Another characteristic of this naturalistic period was his publication of travel sketches. Katai by nature liked to travel and seemed to enjoy writing with what he called "Heimen byōsha," or "Plain delineation," of what he saw and heard.[16] For example, from January 1901 to April 1902 Katai wrote eighteen essays, two poems, and forty travel sketches for publication in his employer's newspaper Taiheiyō, or The Pacific.[17]

(3) It was after the year 1906 that Katai's naturalism became assertive. He advocated naturalism through his literary magazine, Bunshō Sekai, founded in 1906. The characteristics of Katai's works of this period can be summarized as follows: among the fourteen stories that he wrote during this time, seven are subjective narrations, wherein the author uses the first person singular, and an equal number are objective descriptions, wherein the principal character is referred to in the third person; however, the subjective narrations show a gradual decrease in romantic sentimentality, while the objection descriptions tend increasingly to take up the problem of sexual desire. These two tendencies gradually blend together and finally completely merge in the form adopted in Futon.[18]


  1. Hauptmann was born in Salzbrunn, Silesia, in 1862, the same year that Bismarck was appointed Prime Minister of Prussia.
  2. When Hauptmann was about nine years old, owing to the decline of his father's business, he was sent as an agricultural apprentice to his uncle's farm in the Silesian country-side where he did not prove to be a success. Soon he returned to Breslau, this time to study art, for which he had displayed a promising talent. His chronic rebellion against the discipline of the Royal Art School brought his connection with that institution to an early close.

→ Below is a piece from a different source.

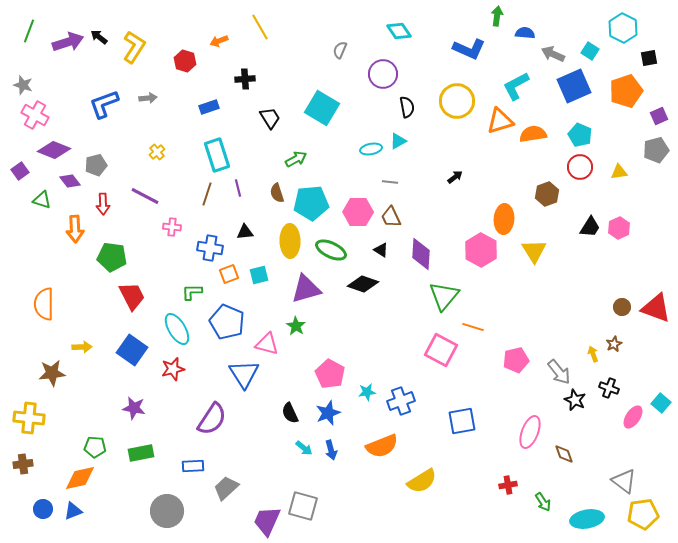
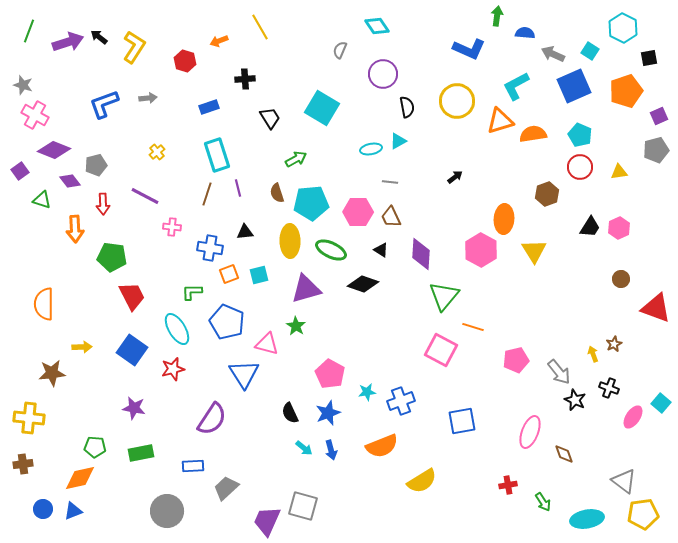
cyan diamond at (399, 31): moved 22 px left, 5 px up
brown circle at (622, 307): moved 1 px left, 28 px up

  3. Tayama Katai, ed., Bunshō Sekai, Vol. III, no. 13, Oct. 1908, quoted in Yanagida Izumi, Tayama Katai no Bungaku ("The Works of Tayama Katai") (2 vols.; Tokyo, 1956–58), II, 85.
  4. Ibid.
  5. A school for waka, or Japanese poetry, founded by Kagawa Kageki, a critic of the late Tokugawa period. He attempted to restore the poet's simple and original style as was the case of Japanese-forms of poetry of the Heian period that appeared in Kokinshū, the first imperial anthology collected around 905. The basic form of Waka consists of 31 syllables arranged in 5-7-5, 7-7.
  6. Tayama Katai, Tokyo no Sanjūnen ("Thirty Years in Tokyo"), Vol. XCVII of Gendai Nihon Bungaku Zenshū (99 vols.; Tokyo: Chikuma Shobō, 1953–59), pp. 304–05.

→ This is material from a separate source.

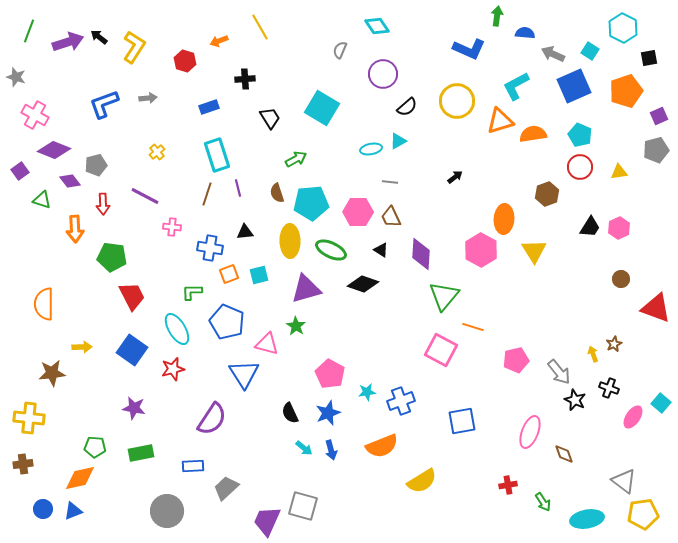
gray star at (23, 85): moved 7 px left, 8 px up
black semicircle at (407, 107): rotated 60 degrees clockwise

  7. Hauptmann likewise lived for a while with his brother Karl and his sister-in-law (who became models in Einsame Menschen) at Zürich.
  8. In the same year 1891, Hauptmann wrote Einsame Menschen.
  9. Ihara Saikaku. Seventeenth-century prose stylist and haiku poet. His style was both elegant and colloquial.
  10. Chikamatsu Monzaemon. Eighteenth-century playwright. His plays are characterized by a refined style and deep insight into psychology.
  11. Tayama Katai, Tokyo no Sanjūne, op. cit., pp. 292–93.
  12. Katai resigned from Hakubunkan in 1912. During the years 1899 to 1912 Katai wrote his own literary works in his spare time.
  13. Maupassant's short stories were compiled and published under the title of After-Dinner Series by Mathieson & Co., London, England, in the years 1896–97.
  14. Tayama Katai, Tokyo no Sanjūnen, op. cit., pp. 335–36.
  15. Tayama Katai, Tokyo no Sanjūne, op. cit., pp. 335–36.
  16. Plain delineation means a method of relating, with no subjectivism, the author's experiences in the real world just as they had been when he had seen, heard and felt them.
  17. Wada Kingo, Shizenshugi Bungaku ("Naturalism Literature") (Tokyo: Shibundō, 1966), p. 168.
  18. Wada Kingo, op. cit., pp. 154–58.